Corporal Steve Martin was on foot patrol when an improvised explosive device exploded Saturday near the site of a new graveled roadway that the U.S.-led coalition is building in the Panjwai district of Kandahar province.

His company had moved into Panjwai district last month as coalition troops launched a fresh offensive against Taliban strongholds in the south in advance of the projected Canadian withdrawal from the province next summer. It's part of one of the last combat missions for Canadian troops, who have taken a secondary role in Kandahar since the arrival of more U.S. soldiers, and are moving to a training role elsewhere in Afghanistan after 2011.

"We will not forget the sacrifice of this soldier as we continue to bring security and hope to the people of Kandahar province," said Brigadier-General Dean Milner, the commander of Canadian troops in Afghanistan.

A series of bombings and Taliban attacks across the country also hit Afghan troops and officials over the past two days and left a number of civilians, including children, dead or wounded.

At least six Afghan soldiers and police officers were killed when suicide bombers shot their way into an army recruitment office in the centre of the northern city of Kunduz on Sunday. In a separate incident, suicide attackers hit an army bus on the outskirts of Kabul, killing five officers and wounding nine others, according to the Ministry of Defence. The Taliban claimed responsibility for both attacks.

A day earlier, in the same area where Canadian forces are deployed, a district governor narrowly escaped injury when an explosives-laden car tried to ram into his vehicle. The car veered into a group of civilians and killed two people, one of them a child.

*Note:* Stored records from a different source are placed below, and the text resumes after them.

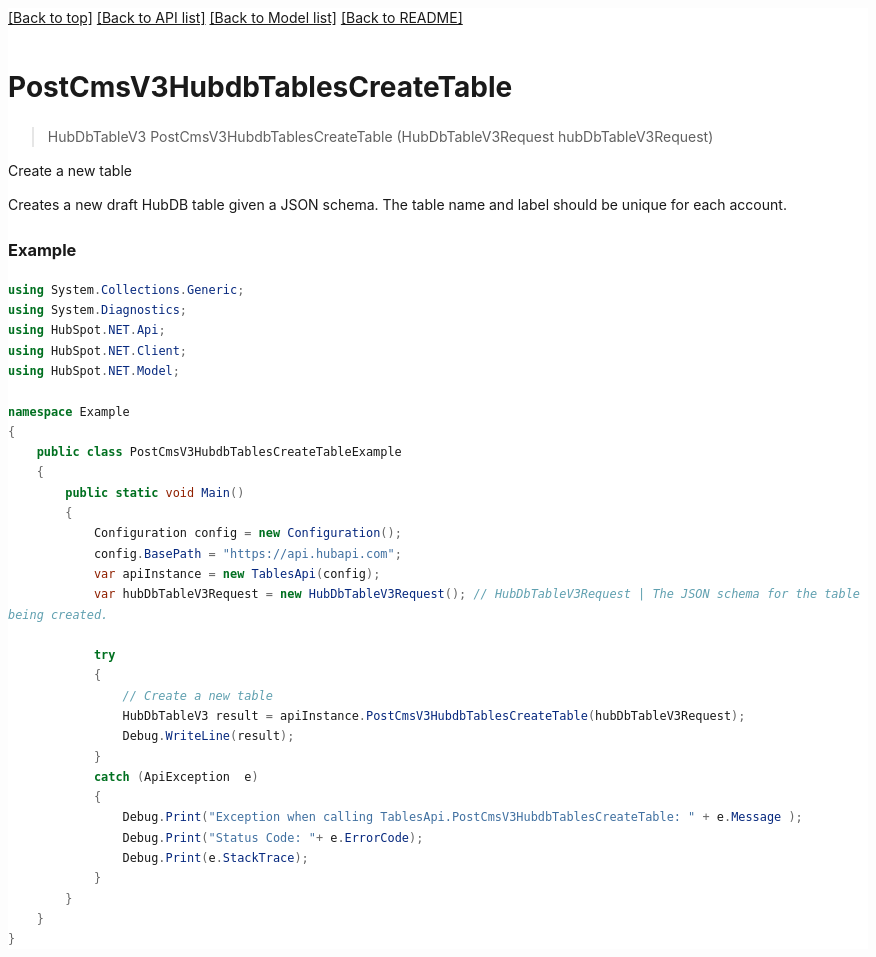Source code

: [[Back to top]](#) [[Back to API list]](../README.md#documentation-for-api-endpoints) [[Back to Model list]](../README.md#documentation-for-models) [[Back to README]](../README.md)

<a name="postcmsv3hubdbtablescreatetable"></a>
# **PostCmsV3HubdbTablesCreateTable**
> HubDbTableV3 PostCmsV3HubdbTablesCreateTable (HubDbTableV3Request hubDbTableV3Request)

Create a new table

Creates a new draft HubDB table given a JSON schema. The table name and label should be unique for each account.

### Example
```csharp
using System.Collections.Generic;
using System.Diagnostics;
using HubSpot.NET.Api;
using HubSpot.NET.Client;
using HubSpot.NET.Model;

namespace Example
{
    public class PostCmsV3HubdbTablesCreateTableExample
    {
        public static void Main()
        {
            Configuration config = new Configuration();
            config.BasePath = "https://api.hubapi.com";
            var apiInstance = new TablesApi(config);
            var hubDbTableV3Request = new HubDbTableV3Request(); // HubDbTableV3Request | The JSON schema for the table being created.

            try
            {
                // Create a new table
                HubDbTableV3 result = apiInstance.PostCmsV3HubdbTablesCreateTable(hubDbTableV3Request);
                Debug.WriteLine(result);
            }
            catch (ApiException  e)
            {
                Debug.Print("Exception when calling TablesApi.PostCmsV3HubdbTablesCreateTable: " + e.Message );
                Debug.Print("Status Code: "+ e.ErrorCode);
                Debug.Print(e.StackTrace);
            }
        }
    }
}
```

The war in Afghanistan, now in its 10th year, has intensified over the past six months with the arrival of the last of the 30,000 extra U.S. troops ordered in by President Barack Obama last year.

The increased troop levels have in turn led to more fighting and the highest number of coalition casualties for any single period since the insurgency began. Across the country, the number of incidents increased by 58 per cent over last year, according to Indicium Consulting, a Kabul-based security-analysis company.

U.S. forces also conducted some 7,100 "special operations," including night raids targeting Taliban hideouts, weapons caches and bomb-making facilities, according to NATO officials. They said military operations overall killed more than 2,000 Taliban insurgents, and that 600 mid-level or senior commanders were killed or captured.

The monitoring group icasualties.org, which compiles statistics on coalition battlefield deaths, put the number of international troops killed so far this year at more than 700, with about two-thirds of them American. Afghan forces suffered even heavier losses, with the Ministry of Defence reporting before the deadly spate of attacks Sunday that 702 of its soldiers had been killed so far this year. Canadian Forces have lost 154 service personnel in Afghanistan.